The same doctrine is laid down by another distinguished Secretary of State, Mr. Bayard, in a letter to Mr. O’Connor of the 29th of October, 1885, wherein he says:
However severe may have been the claimant’s injuries, it must be recollected that like injuries are committed in most cases where towns are sacked, and that aliens resident in such towns are subject to the same losses as are citizens. It has never been held, however, that aliens have for such injuries a claim on the belligerents by whom they are inflicted. On the contrary, the authorities lay down the general principle that neutral property in belligerent territory shares the liability of property belonging to the subjects of the state. (Wharton, vol. 2, p. 581.)

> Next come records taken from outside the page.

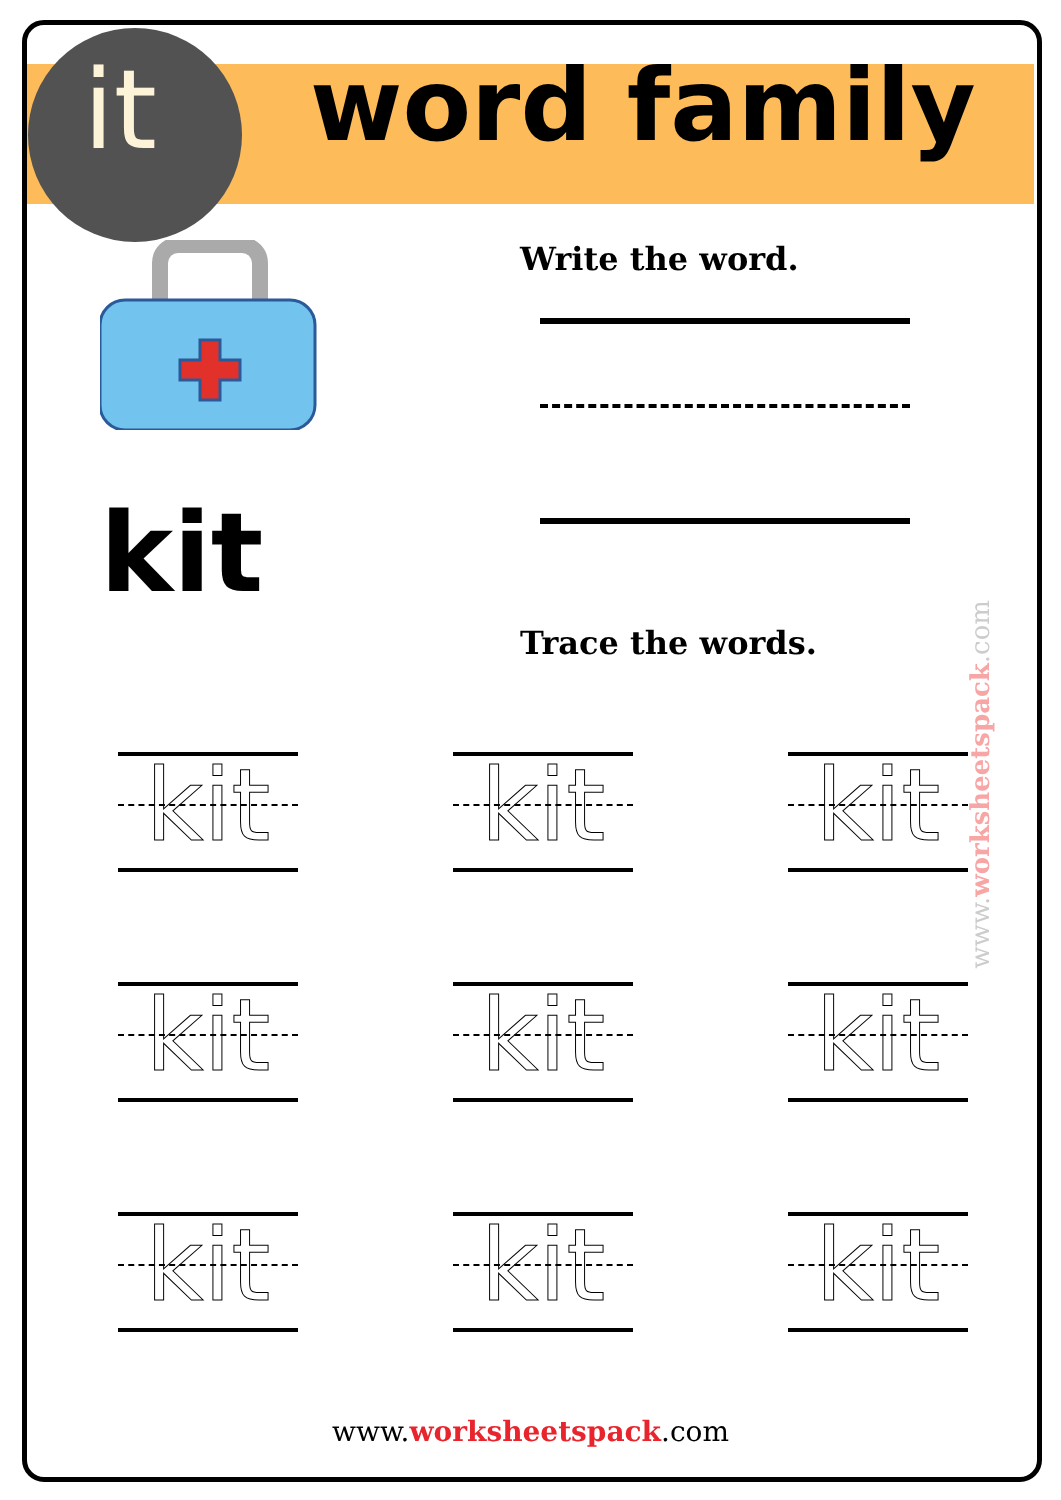it
word family
kit
Write the word.
Trace the words.
kit
kit
kit
kit
kit
kit
kit
kit
kit
www.worksheetspack.com
www.worksheetspack.com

Again, we find Mr. Marcy, Secretary of State, in 1854 using similar language, as follows:
The undersigned is not aware that the principle that foreigners domiciled in a belligerent country must share with the citizens of the country in the fortunes of war has ever been seriously controverted or departed from in practice.
And this passage is quoted with approval in a letter from the Attorney-General of the United States to the Secretary of State. (Wharton, vol. 2, p. 586.)
These citations might be largely added to, but those already made are sufficient to show that the rule that aliens share the fortunes of citizens in case of loss by military force or by the irregular acts of soldiers in a civil war is firmly established.
It is, however, not to be assumed that this rule would apply in a case of mob violence which might, if due diligence had been used, have been prevented by civil authorities alone or by such authorities aided by an available military force. In such a case of spoliation by a mob, especially where the disorder has arisen in hostility to foreigners, a different rule may prevail. It would, however, be irrelevant to the present case now to discuss such a question. It therefore appears that all we have to do now is to inquire whether citizens of the United States, in the matter of losses incurred by military force or by the irregular acts of the soldiery in the revolution of November, 1898, in Salvador, were treated less favorably or otherwise than the citizens of Salvador.
To this inquiry there can be but one answer: They were not in any way discriminated against, for the legislature of the Republic in providing indemnity for such losses applied the same as well to foreigners as to the citizens of Salvador.
[Page 880]For these reasons I am of opinion that we have no alternative but to reject this claim.
I concur.
I concur in your respect-worthy opinion.